岐阜県は2日、同県羽島市の民間診療所の70代の医師が結核の発症に気付かず、1月から9月までの間に患者1695人を診察していたと発表した。同県は患者への感染の可能性は低いとしているが、新生児と乳幼児計約100人を含む415人について念のため健康診断を実施するとしている。

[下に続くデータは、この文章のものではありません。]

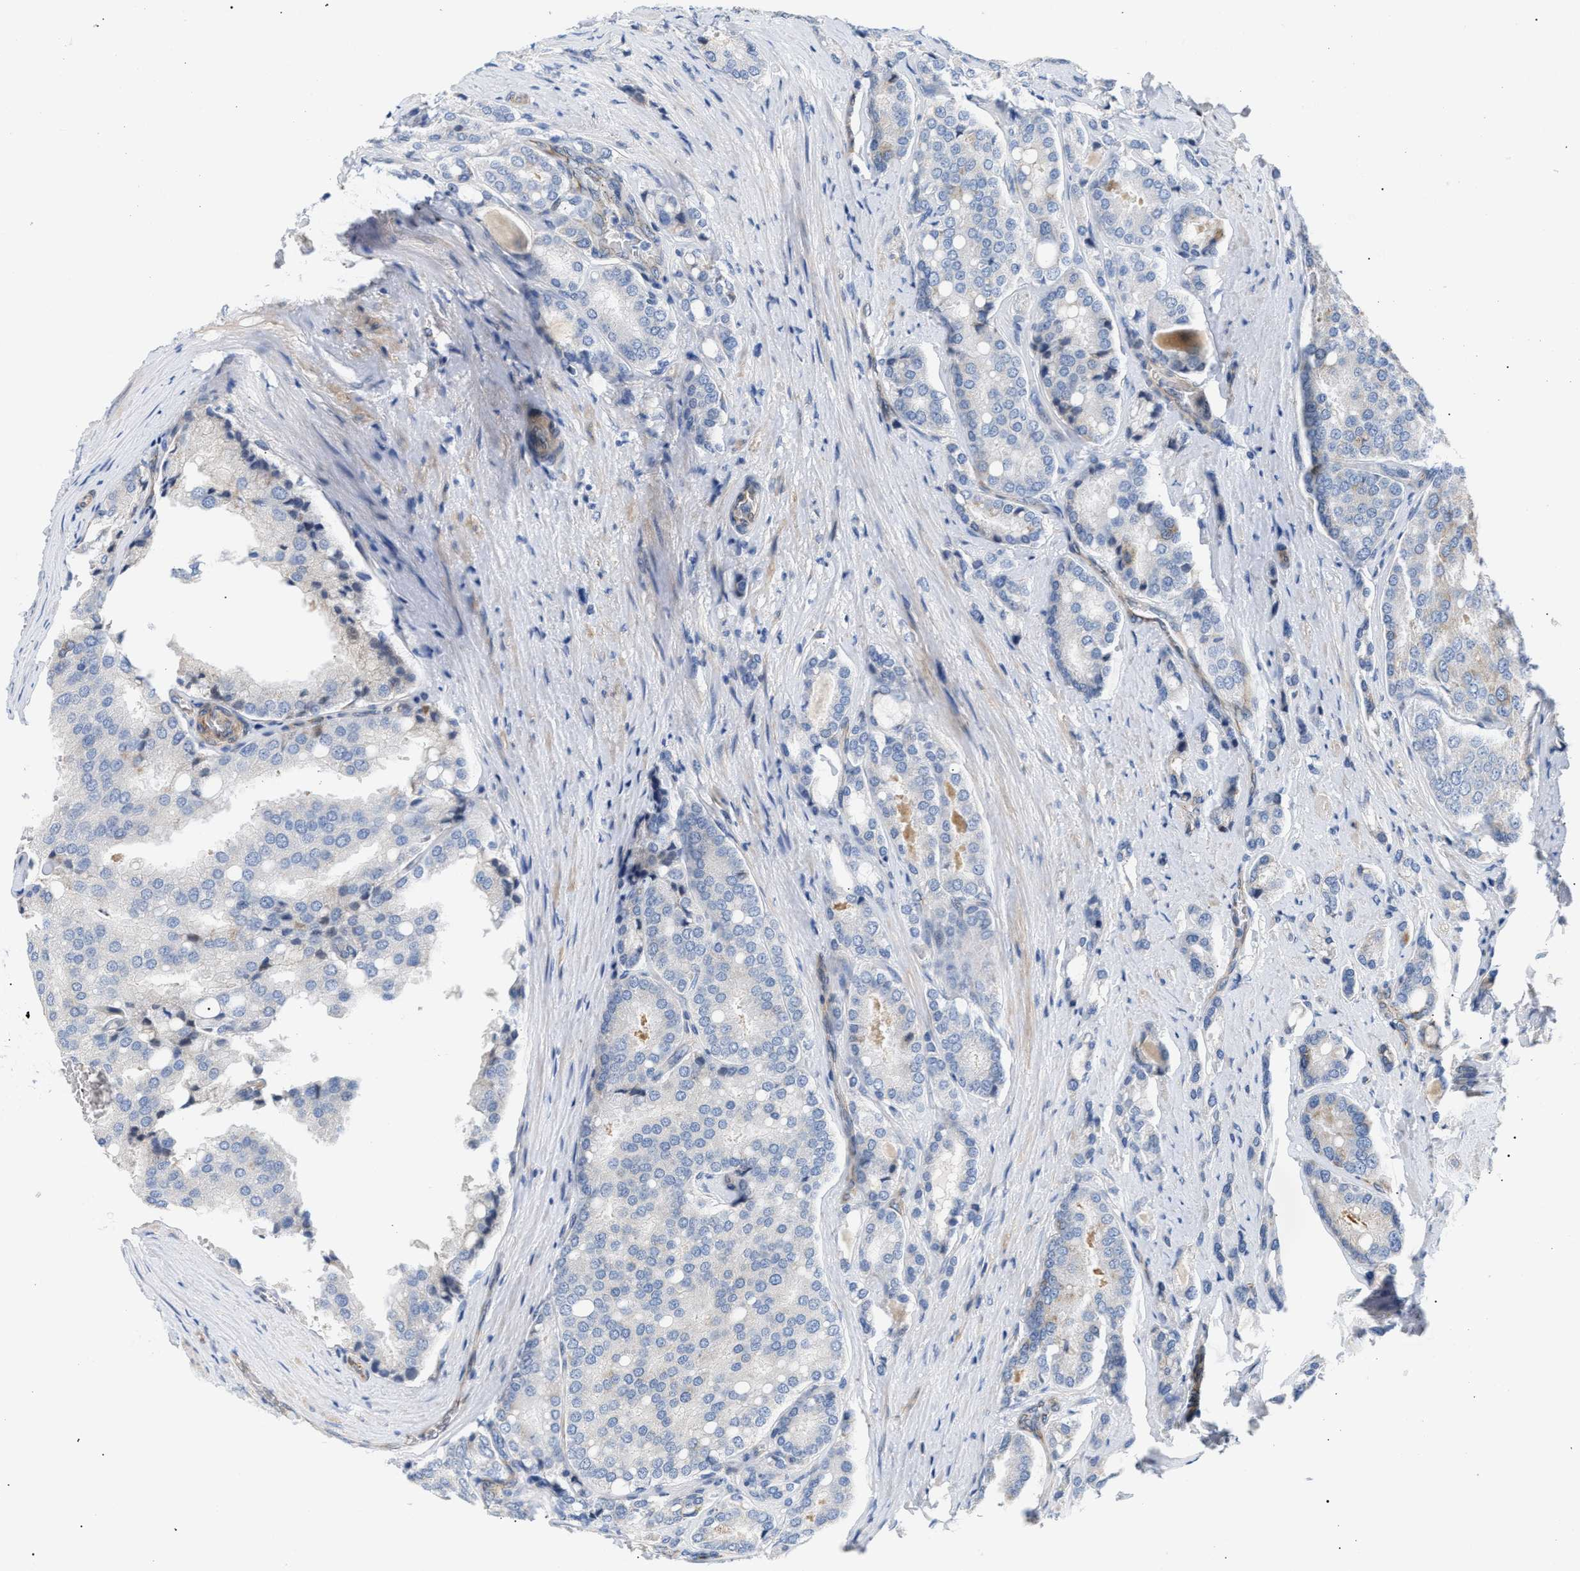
{"staining": {"intensity": "negative", "quantity": "none", "location": "none"}, "tissue": "prostate cancer", "cell_type": "Tumor cells", "image_type": "cancer", "snomed": [{"axis": "morphology", "description": "Adenocarcinoma, High grade"}, {"axis": "topography", "description": "Prostate"}], "caption": "The photomicrograph demonstrates no significant positivity in tumor cells of prostate high-grade adenocarcinoma.", "gene": "TFPI", "patient": {"sex": "male", "age": 50}}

同県保健医療課によると、診療所は小児科と内科が併設されており医師は1人。医師は今年1月ごろから、せきが出たり、呼吸時に異音がするようになり、その後症状が悪化して9月に肺結核と診断された。もともとぜんそくの症状があったため気付くのが遅れたという。健康診断は、患者のうち18歳以下の約300人全員と、医師の対面診察を受けた高齢者らを対象に実施する。
 
医師のたんから結核菌が確認されており、たんから患者らに感染する可能性もあるが、すでに診断を実施した医師の家族や看護師はいずれも感染していないという。
同課は「診察時間は短いため患者に感染する可能性は低いと考えられるが、万全を期すために診断を実施する」としている。
(70代医師が結核感染、気付かず1695人診察)


結核は、全世界で毎年約800万人の新しい結核患者が発症し、毎年、約300万人の人が死亡している疾患です。日本では、毎年約3万人の新たな結核患者が発生しているといわれます。他の先進国に比べて、突出した感染率と死亡率を維持したままであることからも、決して「過去の病気」ではありません。

結核は、結核菌を含む飛沫核の吸入により、空気感染を示します。当初は全身倦怠感、食欲不振、体重減少、37℃前後の微熱が長期間にわたって続きます。就寝中に大量の汗をかくなどの症状もあります。咳嗽(痰は伴うことも伴わないこともあり、また血痰を伴うことがある)が疾患の進行にしたがって発症してきます。

「ぜんそくの症状があったため気付くのが遅れた」ということもあったそうですが、他の疾患と紛らわしいこともあり、発見が遅れてしまうことがあります。そのため、感染を広めてしまったり、進行してしまって発見される、といったこともあります。長期間続く、上記のような症状があったら、是非とも結核を疑い、病院へ行かれることが望まれます。

治療法としては、現在ではイソニアジド (INH)、リファンピシン (RFP)、ピラジナミド (PZA)、エタンブトール (EB)(またはストレプトマイシン (SM))の4剤併用療法を行うべきであると考えられています。一度発症した場合は6〜9ヶ月の投薬療法が一般的です。治療を正確に完了した場合、再発率は5%未満でが、治療中断により結核菌に耐性ができ、集団感染することが問題となっています。

しっかりとした早期発見、治療が必要です。是非ともお気をつけ下さい。